TICKTOCK By Dean Koontz

Over the years, I’ve become known for mixing different genres of fiction with reckless abandon – suspense and terror and mystery and love story and a little science fiction – changing the mix with every novel. In a number of books – Watchers, Lightning, The Bad Place, Hideaway, Mr. Murder, to name a few – I had even blended large measures of humour into the mix, though according to the common wisdom of modern publishing, this is a sure sales squelcher. These became some of my most successful novels, however, and readers responded to them enthusiastically. Consequently, after Dark Rivers of the Heart I decided to tackle a new and strange mix of genres: the supernatural thriller and the screwball comedy.

Good screwball comedy – exemplified by splendid old movies like Bringing Up Baby and The Philadelphia Story -is different from all other comedy in that its form is nearly as strict as that of the sonnet. Some basic requirements include: a male lead who is smart, witty, sensible, but befuddled by the other eccentric characters with whom he becomes involved; an appealing female lead who appears to be an airhead but who turns out, by the end, to be the wisest of all the characters; she should also be an heiress; she should have an astonishingly eccentric but lovable family; all of the screwball characters should be largely unaware of the way in which they leave the male lead in a state of perpetual confusion; the dialogue should be of a rarefied type that has characters talking at cross purposes, that allows the most outrageous things to be said with convincingly deadpan seriousness; the story should be propelled by surprising character twists and revelations that delight us and that are logical within the given structure of the story; and if possible, there ought to be a dog.

When I began Ticktock in early 1994, I had fun with it – but then I hit a wall. Something was wrong. I couldn’t identify the trouble, so I put the book aside. Instead, I wrote Intensity which turned out to be the scariest and fastest-paced novel I had ever written. Even Dark Rivers of the Heart had made room for some humour, if less than usual, but Intensity was perhaps (if reviewers can be believed) as unrelenting as a thriller can be, and I finished it with a deep need to write something lighter.

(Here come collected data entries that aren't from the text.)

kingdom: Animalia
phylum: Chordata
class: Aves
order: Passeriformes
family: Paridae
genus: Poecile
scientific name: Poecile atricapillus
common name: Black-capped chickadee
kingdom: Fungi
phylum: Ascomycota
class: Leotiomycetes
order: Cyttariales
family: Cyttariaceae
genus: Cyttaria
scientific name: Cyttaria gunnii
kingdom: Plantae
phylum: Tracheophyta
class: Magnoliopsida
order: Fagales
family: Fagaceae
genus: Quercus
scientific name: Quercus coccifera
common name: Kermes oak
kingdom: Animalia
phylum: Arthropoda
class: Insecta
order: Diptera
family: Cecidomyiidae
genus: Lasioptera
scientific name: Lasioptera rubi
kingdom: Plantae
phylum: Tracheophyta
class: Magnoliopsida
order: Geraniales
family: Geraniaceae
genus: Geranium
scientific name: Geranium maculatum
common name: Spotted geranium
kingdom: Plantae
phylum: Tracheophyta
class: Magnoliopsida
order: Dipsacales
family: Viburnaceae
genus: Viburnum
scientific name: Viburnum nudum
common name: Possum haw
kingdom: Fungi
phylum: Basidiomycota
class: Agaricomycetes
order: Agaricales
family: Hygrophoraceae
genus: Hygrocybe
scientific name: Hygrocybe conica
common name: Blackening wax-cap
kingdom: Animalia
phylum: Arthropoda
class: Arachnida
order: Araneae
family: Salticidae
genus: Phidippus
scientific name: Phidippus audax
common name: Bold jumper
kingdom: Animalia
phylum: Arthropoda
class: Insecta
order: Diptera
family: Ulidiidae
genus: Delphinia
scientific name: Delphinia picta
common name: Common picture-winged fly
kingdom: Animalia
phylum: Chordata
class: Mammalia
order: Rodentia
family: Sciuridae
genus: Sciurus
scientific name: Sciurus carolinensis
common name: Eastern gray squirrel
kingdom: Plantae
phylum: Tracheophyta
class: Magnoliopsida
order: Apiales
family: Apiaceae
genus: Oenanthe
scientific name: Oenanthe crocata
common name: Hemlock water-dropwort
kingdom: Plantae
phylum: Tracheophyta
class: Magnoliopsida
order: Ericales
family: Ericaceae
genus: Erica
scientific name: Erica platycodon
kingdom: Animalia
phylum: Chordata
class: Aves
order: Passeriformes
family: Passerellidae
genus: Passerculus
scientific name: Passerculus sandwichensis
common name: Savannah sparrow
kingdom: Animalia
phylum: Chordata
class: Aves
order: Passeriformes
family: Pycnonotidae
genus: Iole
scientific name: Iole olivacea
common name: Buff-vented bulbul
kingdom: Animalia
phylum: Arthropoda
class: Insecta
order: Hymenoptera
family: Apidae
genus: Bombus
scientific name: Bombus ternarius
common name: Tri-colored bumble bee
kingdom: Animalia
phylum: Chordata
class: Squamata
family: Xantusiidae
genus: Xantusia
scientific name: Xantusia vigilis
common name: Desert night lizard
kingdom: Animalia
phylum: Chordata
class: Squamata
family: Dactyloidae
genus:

When I returned to Ticktock, I realized at once what the problem was. The lead character didn’t work. He needed to be a Vietnamese-American.

You know why

this is so if you have read the book before reading this afterword. Suddenly the story flew. As is the tradition with pure screwball comedy, the humorous elements are quiet at first; the comic chaos builds slowly through the first third of this supernatural thriller, but then escalates page by page.

The revelations in Ticktock left me wide-eyed with won-der as they unfolded, and I came to love the characters -Tommy, Del, their mothers, Scootie the dog – so much that I was dismayed when I reached the final page and couldn’t follow their adventures any further, couldn’t hear what they would say next. After the darkness and intensity of Intensity, writing Ticktock buoyed me.

I doubt that I’ll ever write anything quite like this book again. Indeed, I hope that faithful readers will find that my next novel, Sole Survivor, scares them out of their skins and wrenches numerous other emotional reactions from them. In the meantime, here are the adventures of Tommy Phan, Del Payne, Scootie, and their families, with the hope that you have as much fun with them as I did.